What’s the Green Benefit of Telecommuting?

Many small businesses already participate in an easy and low-cost way to be environmentally friendlier: letting employees work from home – either every day or just on occasion. But how much of an impact does that really have?


You must account for several factors, but the heftiest savings comes from taking cars off the road. Let’s look at the numbers:

  • The average U.S. commute is about 32 miles round-trip, according to a 2005 poll by ABC News, analyzed by Gary Langer. That’s about 7,840 miles per year, assuming an employee works five days a week, 49 weeks per year (with 3 weeks of vacation).
  • If the employee drives a standard midsize vehicle — which typically emits around 0.9 pounds of carbon dioxide per mile — he or she would  emit 29 pounds of carbon per day commuting, adding up to a commuting footprint of about 7,100 pounds of CO2 per year.
  • Have five full-time employees? That’s nearly 35,500 pounds of CO2 emitted into the atmosphere each year – the equivalent of what an average American four-person household generates annually. (See CO2 emissions of various things here.)

However, the calculation isn’t quite so straightforward. When employees work from home, they generally use extra electricity and heating fuel to keep their home office lit and climate-controlled and to power their computers and other peripherals. (The extra emissions created by using a furnace to heat the home during the day, for instance, can nearly offset the CO2 savings from not commuting, a 2003 study found.) If you’re able to turn off the equipment and close the office because nobody’s there, however, the savings will be more significant.

Though the total green benefit may not be quite as powerful as it first seems, it can be quite impressive depending on the circumstances. And keep in mind there are other non-green benefits that come with telecommuting. For one, surveys repeatedly find that telecommuting make employees happier by providing them more work-life balance and less time on the road. Moreover, businesses can save money by reducing their operational costs. Studies have also shown telecommuting leads to higher employee productivity.

Do you or your employees often work from home? Do you think there’s a big environmental benefit?


Kelly Spors Kelly Spors is a former small-business and entrepreneurship reporter and blogger for The Wall Street Journal who has also written for Yahoo!, Entrepreneur, NFIB's MyBusiness magazine and The New York Times. Kelly is now a freelance editor and writer based in Minneapolis and has previously managed communications for an environmental non-profit that helps businesses find ways to be greener.

6 Reactions
  1. Great points to consider when asking to telecommute. I also see savings for the company for less office space, electricity, heating, etc. with employees working from home.

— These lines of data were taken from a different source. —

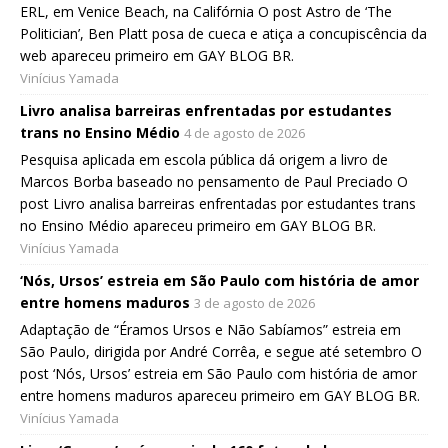
ERL, em Venice Beach, na Califórnia O post Astro de ‘The
Politician’, Ben Platt posa de cueca e atiça a concupiscência da
web apareceu primeiro em GAY BLOG BR.
Vinícius Yamada
Livro analisa barreiras enfrentadas por estudantes
trans no Ensino Médio
4 de agosto de 2026
Pesquisa aplicada em escola pública dá origem a livro de
Marcos Borba baseado no pensamento de Paul Preciado O
post Livro analisa barreiras enfrentadas por estudantes trans
no Ensino Médio apareceu primeiro em GAY BLOG BR.
Vinícius Yamada
‘Nós, Ursos’ estreia em São Paulo com história de amor
entre homens maduros
3 de agosto de 2026
Adaptação de “Éramos Ursos e Não Sabíamos” estreia em
São Paulo, dirigida por André Corrêa, e segue até setembro O
post ‘Nós, Ursos’ estreia em São Paulo com história de amor
entre homens maduros apareceu primeiro em GAY BLOG BR.
Vinícius Yamada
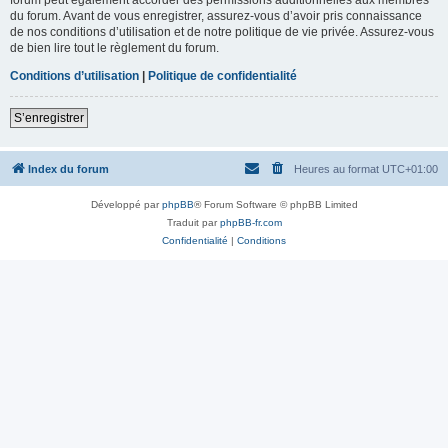
du forum. Avant de vous enregistrer, assurez-vous d’avoir pris connaissance
de nos conditions d’utilisation et de notre politique de vie privée. Assurez-vous
de bien lire tout le règlement du forum.
Conditions d’utilisation
|
Politique de confidentialité
S’enregistrer
Index du forum
Heures au format
UTC+01:00
Développé par
phpBB
® Forum Software © phpBB Limited
Traduit par
phpBB-fr.com
Confidentialité
|
Conditions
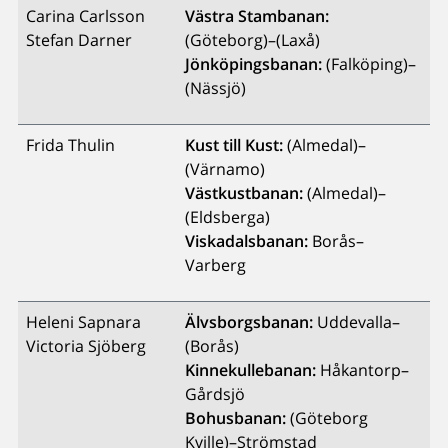
Carina Carlsson
Västra Stambanan:
Stefan Darner
(Göteborg)–(Laxå)
Jönköpingsbanan:
(Falköping)–
(Nässjö)
Frida Thulin
Kust till Kust:
(Almedal)–
(Värnamo)
Västkustbanan:
(Almedal)–
(Eldsberga)
Viskadalsbanan:
Borås–
Varberg
Heleni Sapnara
Älvsborgsbanan:
Uddevalla–
Victoria Sjöberg
(Borås)
Kinnekullebanan:
Håkantorp–
Gårdsjö
Bohusbanan:
(Göteborg
Kville)–Strömstad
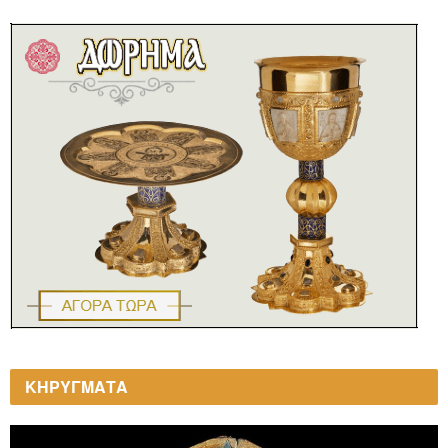
ΚΗΡΥΓΜΑΤΑ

  2. Yes lots of people I know work from home and they really enjoy it. As to the environment, people should look to green energy to reduce emissions. A change in living style is the key.

  3. I’m doing my part! And it really helps my sanity to stay out of traffic as well 😉

  4. Staying out of the traffic is nice, but there is something missed by not having co-workers about. I guess there is some give and take from doing business from home.

  5. Great analysis! I work for a company with 16 employees who are all telecommuters and we are very happy to be working from home and supporting environmental sustainability at the same time. At FlexJobs (www.flexjobs.com) we follow a set of guidelines to make sure that working from our home offices is actually green (to counter-act points like the 2003 study you cited).

    Here’s what we’re doing at home –
    – reducing or eliminating paper usage
    – increasing recycling efforts
    – using CFL or LED light bulbs and opting for natural light when possible
    – growing office plants to offset VOCs and CO2 emissions
    – turning off all electrical appliances (computers, lights, etc.) when not in use
    – using ceiling fans and natural ventilation instead of air conditioning
    – using recycled paper and toner cartridges when printing is necessary

    Small steps, but if everyone does their part, it winds up making a big difference!

  6. I have telecommuted full-time for a little more than five years. I have direct reports in San Francisco and New York whom I see maybe twice year. My wife also telecommutes. In 2008 we had solar panels installed on the roof of our home. Despite having computers, household appliances and other devices running most hours of the night and day, we have been a net producer of power to date. Given our age, our life expectancy about matches that of the panels, meaning we hope never to pay an electrical bill again.